This resulted in milk production decreasing from 1660 to 1397 kg MS/ha, a 32% decrease in N leaching and farm working expenses decreased from $4.71/kg MS to $3.97/kg MS.


Decreasing stocking rate, increasing imported supplements, and continuing to establish plantain as part of a mixed sward and undersowing into existing pasture.

This season was largely about refining systems after the large change that occurred in 2015/16.

  • Stocking rate decreased by a further 0.1 cows/ha.
  • N use increased slightly from 2015/16 by 10 kg N/ha to 237 kg N/ha.
  • The amount of imported supplement eaten increased from 234 to 599 kg DM/cow of low-N feeds (lifted fodder beet and maize silage).
  • Pasture harvested decreased to 13.2 t DM/ha.

Provided material
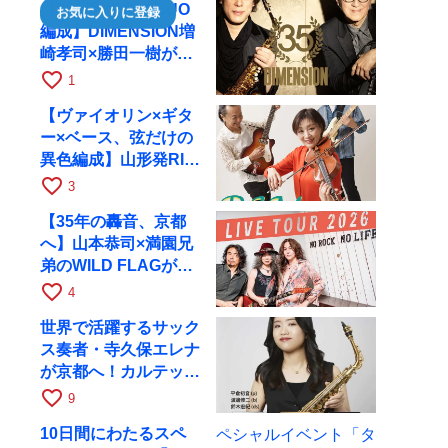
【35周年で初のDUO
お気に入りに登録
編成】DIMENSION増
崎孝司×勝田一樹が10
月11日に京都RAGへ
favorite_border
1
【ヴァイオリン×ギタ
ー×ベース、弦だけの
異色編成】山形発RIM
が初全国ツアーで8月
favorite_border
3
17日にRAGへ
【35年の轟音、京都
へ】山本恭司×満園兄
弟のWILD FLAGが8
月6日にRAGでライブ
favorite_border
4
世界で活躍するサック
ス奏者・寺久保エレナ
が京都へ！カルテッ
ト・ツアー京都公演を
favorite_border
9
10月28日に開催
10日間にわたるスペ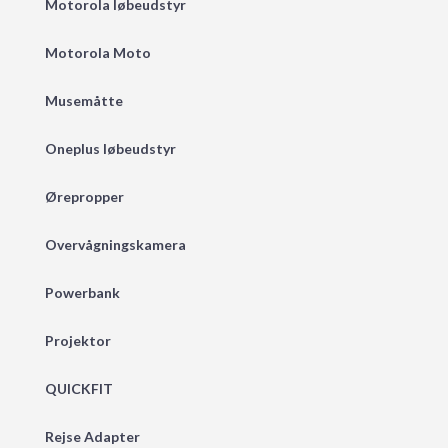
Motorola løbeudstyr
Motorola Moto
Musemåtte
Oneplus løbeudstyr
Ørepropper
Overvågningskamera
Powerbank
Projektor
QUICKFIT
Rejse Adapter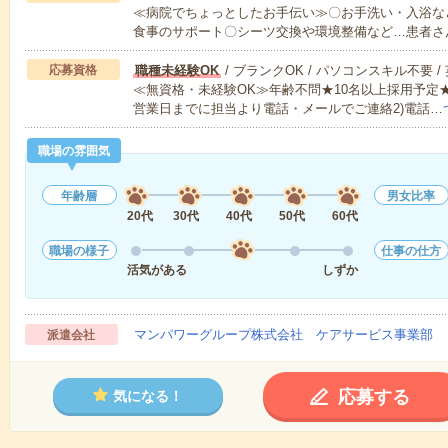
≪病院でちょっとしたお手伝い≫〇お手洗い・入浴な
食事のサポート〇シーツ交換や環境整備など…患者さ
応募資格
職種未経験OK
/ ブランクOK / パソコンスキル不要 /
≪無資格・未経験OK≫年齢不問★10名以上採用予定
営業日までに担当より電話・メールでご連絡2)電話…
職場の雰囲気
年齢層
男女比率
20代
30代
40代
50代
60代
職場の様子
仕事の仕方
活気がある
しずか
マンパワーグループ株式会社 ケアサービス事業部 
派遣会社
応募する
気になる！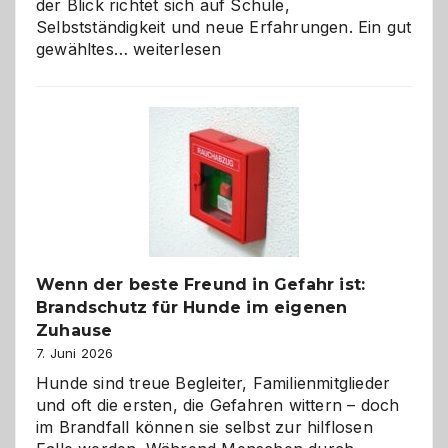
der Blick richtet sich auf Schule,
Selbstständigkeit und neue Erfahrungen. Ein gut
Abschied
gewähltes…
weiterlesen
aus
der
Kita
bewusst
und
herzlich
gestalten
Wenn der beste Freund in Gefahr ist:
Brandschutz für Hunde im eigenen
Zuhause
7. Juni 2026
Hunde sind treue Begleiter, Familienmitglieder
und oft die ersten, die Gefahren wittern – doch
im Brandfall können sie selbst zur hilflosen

To do
(1) Translate this sentence from the dairy farming text into Spanish: "This season was largely about refining systems after the large change that occurred in 2015/16."
(2) Answer these questions from the dairy farming text:
(a) By what percentage did N leaching decrease?
(b) Which low-N feeds made up the imported supplement?
(c) To what level did pasture harvested decrease?
(3) Continue the dairy farming text after its final line about pasture harvested.

Written responses
(1) Esta temporada se centró en gran medida en perfeccionar los sistemas tras el gran cambio que se produjo en 2015/16.

(2)
(a) 32%
(b) Lifted fodder beet and maize silage
(c) 13.2 t DM/ha

(3)
  • Production was 1405 kg MS/ha, similar to the 1397 in 2015/16 and less than the 1660 in 2014/15. It was a disappointing end to the season as the farm had been tracking well ahead until wet weather struck in April.
  • 17 ha (5% of platform) of pasture, including plantain, was renewed during the season, half of this area was the ex-fodder beet paddock from autumn 2015/16.
  • About 60 ha (17% of platform) was undersown with a mix including plantain.

Compared to 2015/16, the 2016/17 season saw a slight increase in nitrate leaching from 56 to 61 kg N/ha, as estimated by Overseer, after a significant reduction from 88 kg N/ha in 2014/15. Purchased N surplus also increased from 141 in 2015/16 to 185 kg N/ha in 2016/17 after having reduced from 302 in 2014/15. The purchased N surplus of 185 kg N/ha was still the lowest of the five dairy monitor farms.

The increase in purchased N surplus and N leaching between 2015/16 and 2016/17 was driven by increases in N fertiliser and imported supplement, without a corresponding increase in output.


After success in 2014/15 and 2015/16, another fodder beet crop was sown on the milking platform for use as autumn feed and transitioning.

Effluent was applied to the paddock prior to cultivation.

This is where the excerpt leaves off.